Second Life is a multi-user virtual environment with user created content facilitated by its open architecture. Second Life is a place where you can anonymously play and try out new or different experiences without the constraints of the real world. Second Life has applications for education and training and is used by many universities. (Helmer, 2007).
I was aware of Second Life but had never used it before. Computer games and simulations are not something I usually partake in so I took the opportunity offered by Carole Gerts to explore Second Life. I think I would have struggled to acclimatise to the virtual world without Carole as a guide. The vast array of options, commands, new terminology and motor skills required to move my avatar was daunting. The places we visited highlighted the advantages of Second Life as a discovery and learning tool. In a one hour session I met fellow classmates and we teleported to different places and were able to view archives and scanned pages of rare books at Stanford University, have fun with science at the Exploratorium and view art at the University of Western Australia. Due to our inexperience we didn’t communicate with each other that much but I can see how collaborative this would be with more experienced users. Information organisations could deliver authentic learning experiences for employees or users who are separated by distance. Collaboration between different information organisations could also occur with virtual conferences, meetings, working groups and training sessions.

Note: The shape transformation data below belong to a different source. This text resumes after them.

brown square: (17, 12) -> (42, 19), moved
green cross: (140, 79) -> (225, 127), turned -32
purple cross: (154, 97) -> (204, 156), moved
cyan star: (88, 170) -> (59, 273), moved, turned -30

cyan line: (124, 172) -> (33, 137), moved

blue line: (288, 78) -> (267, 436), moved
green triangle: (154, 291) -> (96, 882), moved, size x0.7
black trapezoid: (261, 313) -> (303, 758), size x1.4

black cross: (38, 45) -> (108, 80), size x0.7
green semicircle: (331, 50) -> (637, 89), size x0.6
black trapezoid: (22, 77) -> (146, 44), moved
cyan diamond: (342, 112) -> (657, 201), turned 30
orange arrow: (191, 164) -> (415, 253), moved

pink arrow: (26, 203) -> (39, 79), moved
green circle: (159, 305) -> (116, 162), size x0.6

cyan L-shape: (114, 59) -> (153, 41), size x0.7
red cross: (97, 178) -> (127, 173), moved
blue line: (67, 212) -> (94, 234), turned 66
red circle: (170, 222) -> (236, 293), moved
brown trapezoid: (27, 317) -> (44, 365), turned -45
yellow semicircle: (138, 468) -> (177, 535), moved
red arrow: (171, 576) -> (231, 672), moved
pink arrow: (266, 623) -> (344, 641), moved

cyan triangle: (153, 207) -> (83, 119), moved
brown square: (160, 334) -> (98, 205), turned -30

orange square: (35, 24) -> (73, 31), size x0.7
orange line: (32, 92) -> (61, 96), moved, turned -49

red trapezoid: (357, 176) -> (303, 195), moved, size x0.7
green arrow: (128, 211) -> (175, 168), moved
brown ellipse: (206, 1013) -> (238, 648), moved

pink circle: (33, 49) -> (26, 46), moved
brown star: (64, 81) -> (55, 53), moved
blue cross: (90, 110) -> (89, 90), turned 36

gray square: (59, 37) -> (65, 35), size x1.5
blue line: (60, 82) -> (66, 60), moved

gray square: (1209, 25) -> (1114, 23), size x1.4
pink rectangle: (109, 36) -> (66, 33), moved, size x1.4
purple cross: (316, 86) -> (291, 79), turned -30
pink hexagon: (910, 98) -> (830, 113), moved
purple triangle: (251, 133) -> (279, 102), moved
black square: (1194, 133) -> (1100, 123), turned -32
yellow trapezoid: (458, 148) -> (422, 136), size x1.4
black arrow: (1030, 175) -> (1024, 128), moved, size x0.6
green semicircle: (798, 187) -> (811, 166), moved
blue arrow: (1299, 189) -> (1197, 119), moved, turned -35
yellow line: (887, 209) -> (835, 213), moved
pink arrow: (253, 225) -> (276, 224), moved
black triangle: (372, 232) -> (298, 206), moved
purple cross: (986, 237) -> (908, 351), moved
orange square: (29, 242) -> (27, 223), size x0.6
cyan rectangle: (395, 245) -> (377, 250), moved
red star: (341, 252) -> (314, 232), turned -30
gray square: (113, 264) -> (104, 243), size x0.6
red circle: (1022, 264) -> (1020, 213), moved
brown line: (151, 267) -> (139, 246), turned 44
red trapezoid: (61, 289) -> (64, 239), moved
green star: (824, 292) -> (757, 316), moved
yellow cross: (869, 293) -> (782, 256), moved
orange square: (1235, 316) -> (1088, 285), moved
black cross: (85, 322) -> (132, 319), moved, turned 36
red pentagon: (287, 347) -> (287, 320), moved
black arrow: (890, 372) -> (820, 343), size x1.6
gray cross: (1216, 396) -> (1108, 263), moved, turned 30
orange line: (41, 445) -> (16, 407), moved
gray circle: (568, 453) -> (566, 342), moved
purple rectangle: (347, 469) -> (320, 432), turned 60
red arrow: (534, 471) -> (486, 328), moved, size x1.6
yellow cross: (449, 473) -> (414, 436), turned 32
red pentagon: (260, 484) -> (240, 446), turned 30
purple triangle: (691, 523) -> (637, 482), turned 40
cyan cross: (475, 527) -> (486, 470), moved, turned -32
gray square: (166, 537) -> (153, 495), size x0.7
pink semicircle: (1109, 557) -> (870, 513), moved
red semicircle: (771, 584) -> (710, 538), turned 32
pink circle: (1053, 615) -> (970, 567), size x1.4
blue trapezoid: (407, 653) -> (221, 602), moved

There are some barriers to using Second Life. The client software must be downloaded to a computer with sufficient resources to run the sophisticated application and adequate bandwidth to avoid it slowing down. New users need to spend time learning how to navigate the controls, understand the terminology and how to manoeuvre their avatar. To become comfortable using Second Life, its creator Linden Labs, recommends at least four hours of training. This is a substantial time commitment before you even start to use it for educational or training purposes.
The use of Second Life or similar multi-user virtual environments would likely increase if they were able to be used in a web browser. Future development in virtual spaces would also have to take into consideration the ubiquity of mobile devices and the opportunities afforded by cloud computing.